As is clear from Table 1, according to the embodiment of the present invention, in the optical laminate in which a specific resin layer is disposed adjacent to the polarizer, the same configuration (components that do not include a retardation layer, or include a retardation layer) When compared with each other, cracking of the polarizer in a high temperature environment can be suppressed. Additionally, it can be seen that cracks become more noticeable by providing a phase difference layer. In addition, as is clear from Reference Examples 1 and 2, it can be seen that cracks become noticeable in the optical laminate in which a specific resin layer is disposed adjacent to the polarizer.
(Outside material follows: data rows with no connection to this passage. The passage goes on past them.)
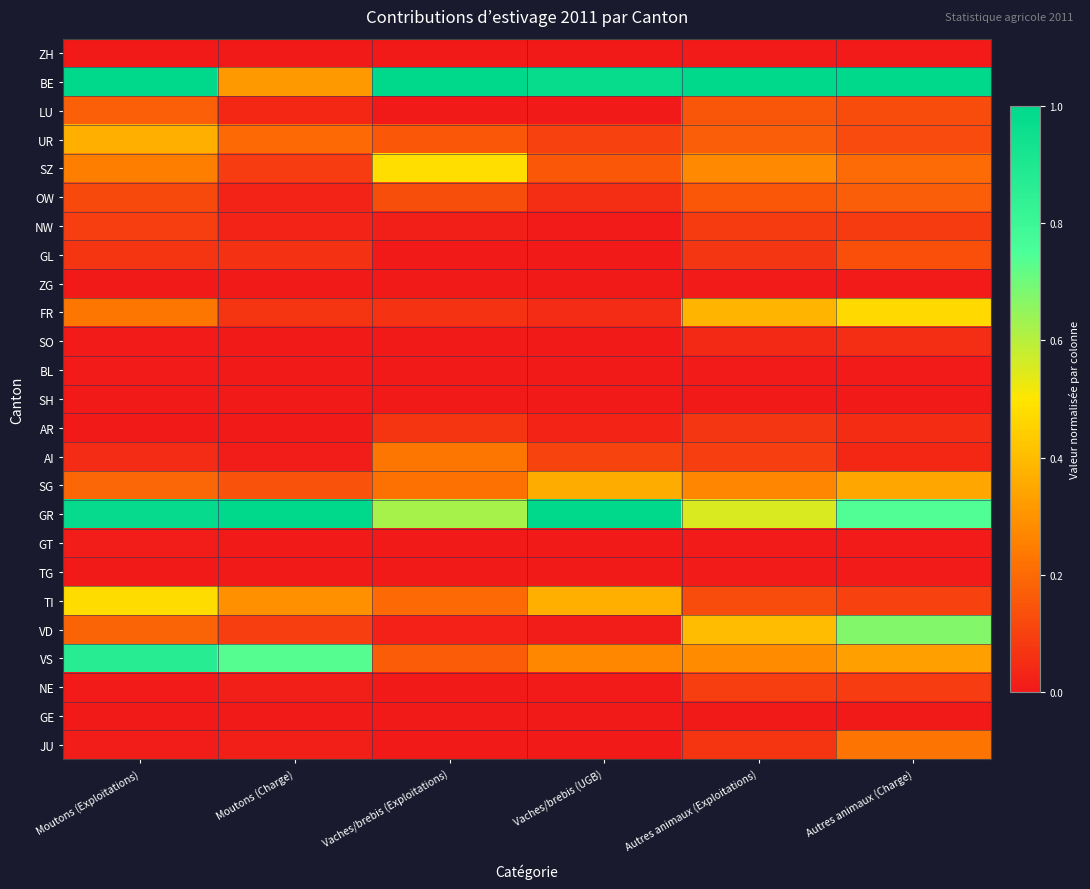

Reading left to right, extract all data points from this chart.

ZH: Moutons (Exploitations)=0.0	Moutons (Charge)=0.0	Vaches/brebis (Exploitations)=0.0	Vaches/brebis (UGB)=0.0	Autres animaux (Exploitations)=0.0	Autres animaux (Charge)=0.0
BE: Moutons (Exploitations)=1.0	Moutons (Charge)=0.3	Vaches/brebis (Exploitations)=1.0	Vaches/brebis (UGB)=1.0	Autres animaux (Exploitations)=1.0	Autres animaux (Charge)=1.0
LU: Moutons (Exploitations)=0.2	Moutons (Charge)=0.0	Vaches/brebis (Exploitations)=0.0	Vaches/brebis (UGB)=0.0	Autres animaux (Exploitations)=0.2	Autres animaux (Charge)=0.1
UR: Moutons (Exploitations)=0.4	Moutons (Charge)=0.2	Vaches/brebis (Exploitations)=0.2	Vaches/brebis (UGB)=0.1	Autres animaux (Exploitations)=0.2	Autres animaux (Charge)=0.1
SZ: Moutons (Exploitations)=0.2	Moutons (Charge)=0.1	Vaches/brebis (Exploitations)=0.5	Vaches/brebis (UGB)=0.2	Autres animaux (Exploitations)=0.3	Autres animaux (Charge)=0.2
OW: Moutons (Exploitations)=0.1	Moutons (Charge)=0.0	Vaches/brebis (Exploitations)=0.1	Vaches/brebis (UGB)=0.1	Autres animaux (Exploitations)=0.2	Autres animaux (Charge)=0.2
NW: Moutons (Exploitations)=0.1	Moutons (Charge)=0.0	Vaches/brebis (Exploitations)=0.0	Vaches/brebis (UGB)=0.0	Autres animaux (Exploitations)=0.1	Autres animaux (Charge)=0.1
GL: Moutons (Exploitations)=0.1	Moutons (Charge)=0.1	Vaches/brebis (Exploitations)=0.0	Vaches/brebis (UGB)=0.0	Autres animaux (Exploitations)=0.1	Autres animaux (Charge)=0.1
ZG: Moutons (Exploitations)=0.0	Moutons (Charge)=0.0	Vaches/brebis (Exploitations)=0.0	Vaches/brebis (UGB)=0.0	Autres animaux (Exploitations)=0.0	Autres animaux (Charge)=0.0
FR: Moutons (Exploitations)=0.2	Moutons (Charge)=0.1	Vaches/brebis (Exploitations)=0.1	Vaches/brebis (UGB)=0.0	Autres animaux (Exploitations)=0.4	Autres animaux (Charge)=0.5
SO: Moutons (Exploitations)=0.0	Moutons (Charge)=0.0	Vaches/brebis (Exploitations)=0.0	Vaches/brebis (UGB)=0.0	Autres animaux (Exploitations)=0.0	Autres animaux (Charge)=0.1
BL: Moutons (Exploitations)=0.0	Moutons (Charge)=0.0	Vaches/brebis (Exploitations)=0.0	Vaches/brebis (UGB)=0.0	Autres animaux (Exploitations)=0.0	Autres animaux (Charge)=0.0
SH: Moutons (Exploitations)=0.0	Moutons (Charge)=0.0	Vaches/brebis (Exploitations)=0.0	Vaches/brebis (UGB)=0.0	Autres animaux (Exploitations)=0.0	Autres animaux (Charge)=0.0
AR: Moutons (Exploitations)=0.0	Moutons (Charge)=0.0	Vaches/brebis (Exploitations)=0.1	Vaches/brebis (UGB)=0.0	Autres animaux (Exploitations)=0.1	Autres animaux (Charge)=0.0
AI: Moutons (Exploitations)=0.0	Moutons (Charge)=0.0	Vaches/brebis (Exploitations)=0.2	Vaches/brebis (UGB)=0.1	Autres animaux (Exploitations)=0.1	Autres animaux (Charge)=0.0
SG: Moutons (Exploitations)=0.2	Moutons (Charge)=0.1	Vaches/brebis (Exploitations)=0.2	Vaches/brebis (UGB)=0.4	Autres animaux (Exploitations)=0.3	Autres animaux (Charge)=0.3
GR: Moutons (Exploitations)=1.0	Moutons (Charge)=1.0	Vaches/brebis (Exploitations)=0.6	Vaches/brebis (UGB)=1.0	Autres animaux (Exploitations)=0.6	Autres animaux (Charge)=0.7
GT: Moutons (Exploitations)=0.0	Moutons (Charge)=0.0	Vaches/brebis (Exploitations)=0.0	Vaches/brebis (UGB)=0.0	Autres animaux (Exploitations)=0.0	Autres animaux (Charge)=0.0
TG: Moutons (Exploitations)=0.0	Moutons (Charge)=0.0	Vaches/brebis (Exploitations)=0.0	Vaches/brebis (UGB)=0.0	Autres animaux (Exploitations)=0.0	Autres animaux (Charge)=0.0
TI: Moutons (Exploitations)=0.5	Moutons (Charge)=0.3	Vaches/brebis (Exploitations)=0.2	Vaches/brebis (UGB)=0.4	Autres animaux (Exploitations)=0.1	Autres animaux (Charge)=0.1
VD: Moutons (Exploitations)=0.2	Moutons (Charge)=0.1	Vaches/brebis (Exploitations)=0.0	Vaches/brebis (UGB)=0.0	Autres animaux (Exploitations)=0.4	Autres animaux (Charge)=0.7
VS: Moutons (Exploitations)=0.9	Moutons (Charge)=0.7	Vaches/brebis (Exploitations)=0.2	Vaches/brebis (UGB)=0.3	Autres animaux (Exploitations)=0.3	Autres animaux (Charge)=0.3
NE: Moutons (Exploitations)=0.0	Moutons (Charge)=0.0	Vaches/brebis (Exploitations)=0.0	Vaches/brebis (UGB)=0.0	Autres animaux (Exploitations)=0.1	Autres animaux (Charge)=0.1
GE: Moutons (Exploitations)=0.0	Moutons (Charge)=0.0	Vaches/brebis (Exploitations)=0.0	Vaches/brebis (UGB)=0.0	Autres animaux (Exploitations)=0.0	Autres animaux (Charge)=0.0
JU: Moutons (Exploitations)=0.0	Moutons (Charge)=0.0	Vaches/brebis (Exploitations)=0.0	Vaches/brebis (UGB)=0.0	Autres animaux (Exploitations)=0.1	Autres animaux (Charge)=0.2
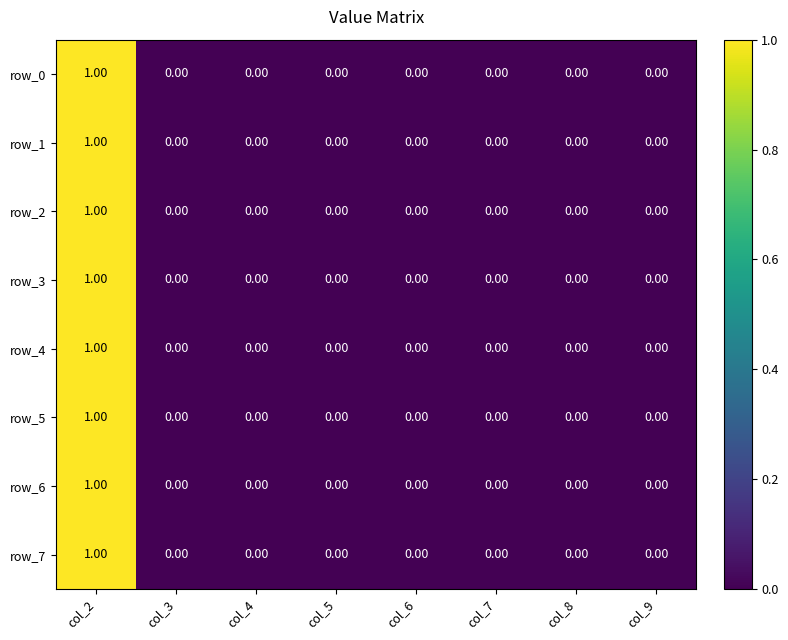

What is the difference between the maximum and minimum values in the row_3 series?

1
The optical laminate according to the embodiment of the present invention can be suitably used in an image display device (typically a liquid crystal display device or an organic EL display device).

10: Polarizer
11: Polarizer
12: protective layer
20: Resin layer
30: Phase contrast layer
40: Other phase contrast layer
50: first adhesive layer
60: Second adhesive layer
100: Optical laminate
101: Optical laminate

Claims (12)

A polarizing plate including a polarizer and a protective layer disposed on one side of the polarizer, a resin layer disposed adjacent to the polarizer, and a first adhesive layer disposed as an outermost layer on the resin layer side,
The shrinkage rate of the polarizer in the absorption axis direction is 2.5% or less,
The thickness of the first adhesive layer is 17㎛ or less, and the storage modulus at 23°C is 0.10MPa or more,
Optical laminate. According to paragraph 1,
On the side opposite to the polarizer of the resin layer, it further includes a retardation layer laminated through a second adhesive layer,
The retardation layer has a circular polarization function or an elliptical polarization function,
The thickness of the second adhesive layer is 7 μm or less, and the storage modulus at 23° C. is 0.12 MPa or more,
Optical laminate. According to paragraph 2,
When the total thickness of the polarizer and the protective layer is set to A (㎛), and the total thickness of the resin layer, the second adhesive layer, the retardation layer, and the first adhesive layer is set to B (㎛), A < An optical laminate that satisfies the relationship B. According to paragraph 3,
The retardation layer is composed of a stretched resin film, its Re (550) is 100 nm to 200 nm, satisfies the relationship of Re (450) < Re (550), and the slow axis of the retardation layer and the polarizer are Optical laminates where the absorption axis angle is between 40° and 50°:
(Here, Re(450) and Re(550) are the in-plane retardation measured with light with a wavelength of 450 nm and 550 nm at 23°C, respectively.) According to paragraph 4,
An optical laminate further comprising another retardation layer on the side opposite to the resin layer of the retardation layer, the refractive index characteristic exhibiting the relationship nz>nx=ny. According to paragraph 1,
An optical laminate wherein the resin layer includes a resin having a glass transition temperature of 85° C. or higher and a weight average molecular weight (Mw) of 25,000 or higher. According to clause 6,
An optical laminate wherein the resin layer has an indentation elastic modulus of 8 GPa or more. In clause 7,
An optical laminate wherein the resin layer has a thickness of 1 μm or less. According to clause 8,
An optical laminate in which the thickness of the polarizer is 8 μm or less, the indentation elastic modulus is 9.5 GPa or less, and the indentation hardness is 0.65 GPa or more. According to clause 9,
An optical laminate wherein the polarizer has an orientation function of 0.30 or more. According to paragraph 1,
An optical laminate wherein the shrinkage rate of the polarizer in the absorption axis direction is 2.0% or less. An image display device comprising an image display panel and the optical laminated body according to any one of claims 1 to 11 bonded to the image display panel via the first adhesive layer.